(Stored entries)
- - -

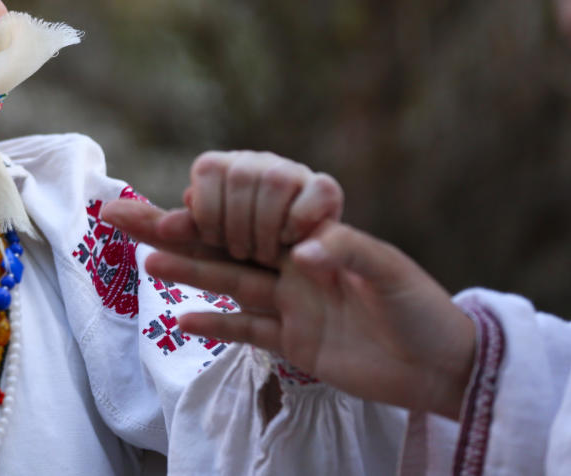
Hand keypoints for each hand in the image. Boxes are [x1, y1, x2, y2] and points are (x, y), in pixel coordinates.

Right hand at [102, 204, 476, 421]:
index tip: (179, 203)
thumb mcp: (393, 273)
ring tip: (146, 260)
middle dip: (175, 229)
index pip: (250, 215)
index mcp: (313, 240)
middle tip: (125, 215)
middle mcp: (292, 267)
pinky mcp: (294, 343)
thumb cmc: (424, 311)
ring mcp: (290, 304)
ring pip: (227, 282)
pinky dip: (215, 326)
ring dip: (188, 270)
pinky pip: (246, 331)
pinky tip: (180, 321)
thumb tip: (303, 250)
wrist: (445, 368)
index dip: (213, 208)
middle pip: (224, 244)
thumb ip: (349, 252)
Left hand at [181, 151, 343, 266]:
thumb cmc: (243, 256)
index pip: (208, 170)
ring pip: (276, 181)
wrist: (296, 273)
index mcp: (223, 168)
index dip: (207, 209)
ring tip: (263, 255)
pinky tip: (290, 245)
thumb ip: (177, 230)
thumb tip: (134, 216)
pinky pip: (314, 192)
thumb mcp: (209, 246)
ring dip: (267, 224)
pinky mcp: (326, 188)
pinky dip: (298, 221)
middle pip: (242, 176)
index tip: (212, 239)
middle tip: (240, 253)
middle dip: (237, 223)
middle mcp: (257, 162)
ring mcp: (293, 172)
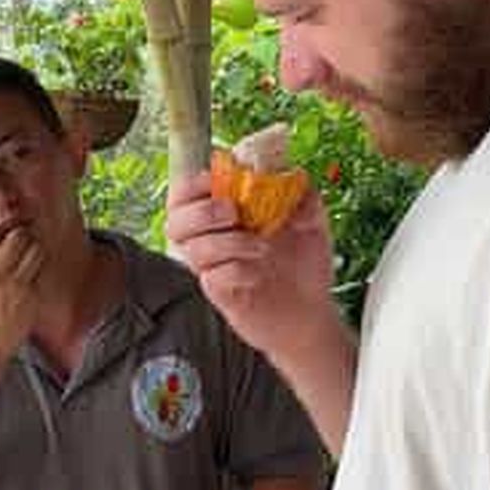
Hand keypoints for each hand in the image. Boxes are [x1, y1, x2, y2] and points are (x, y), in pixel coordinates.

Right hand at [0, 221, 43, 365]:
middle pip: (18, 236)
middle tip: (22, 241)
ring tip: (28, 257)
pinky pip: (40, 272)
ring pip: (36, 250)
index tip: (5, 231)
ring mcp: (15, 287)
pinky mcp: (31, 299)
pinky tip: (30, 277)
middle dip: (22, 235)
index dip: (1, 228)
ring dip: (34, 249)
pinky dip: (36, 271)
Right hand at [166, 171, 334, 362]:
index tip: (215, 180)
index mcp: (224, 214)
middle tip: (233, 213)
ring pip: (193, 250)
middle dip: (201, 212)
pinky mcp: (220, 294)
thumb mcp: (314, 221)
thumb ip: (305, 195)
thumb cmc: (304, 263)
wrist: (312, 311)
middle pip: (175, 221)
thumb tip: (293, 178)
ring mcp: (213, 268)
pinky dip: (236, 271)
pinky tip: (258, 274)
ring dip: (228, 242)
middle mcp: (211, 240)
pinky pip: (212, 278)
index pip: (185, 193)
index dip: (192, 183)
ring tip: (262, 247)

- - -

● **Task description**: Repeat the lines above exactly, beginning with the one containing "pinky dip: (298, 221)" and finishing with the one containing "index pip: (185, 193)". No pictures belong in the copy.

● **Output**:
pinky dip: (298, 221)
middle pip: (242, 176)
index tip: (212, 239)
middle tip: (240, 253)
middle dip: (237, 223)
middle mcp: (257, 162)
ring mcp: (293, 172)
Hand keypoints for each hand in the image. Boxes are [x1, y1, x2, y2] and points are (x, y), in pixel coordinates.

Right hand at [0, 221, 43, 365]:
middle pip: (18, 236)
middle tip: (22, 241)
ring tip: (28, 257)
pinky pip: (40, 272)
ring pip: (36, 250)
index tip: (5, 231)
ring mcp: (15, 287)
pinky mcp: (31, 299)
pinky tip: (30, 277)
middle dip: (22, 235)
index dip: (1, 228)
ring dip: (34, 249)
pinky dip: (36, 271)
Right hand at [166, 171, 334, 362]:
index tip: (215, 180)
index mcp: (224, 214)
middle tip: (233, 213)
ring pip: (193, 250)
middle dip: (201, 212)
pinky mcp: (220, 294)
thumb mcp: (314, 221)
thumb ip: (305, 195)
thumb cmc: (304, 263)
wrist: (312, 311)
middle pip: (175, 221)
thumb tip: (293, 178)
ring mcp: (213, 268)
pinky dip: (236, 271)
pinky tip: (258, 274)
ring dip: (228, 242)
middle mcp: (211, 240)
pinky pip: (212, 278)
index pip: (185, 193)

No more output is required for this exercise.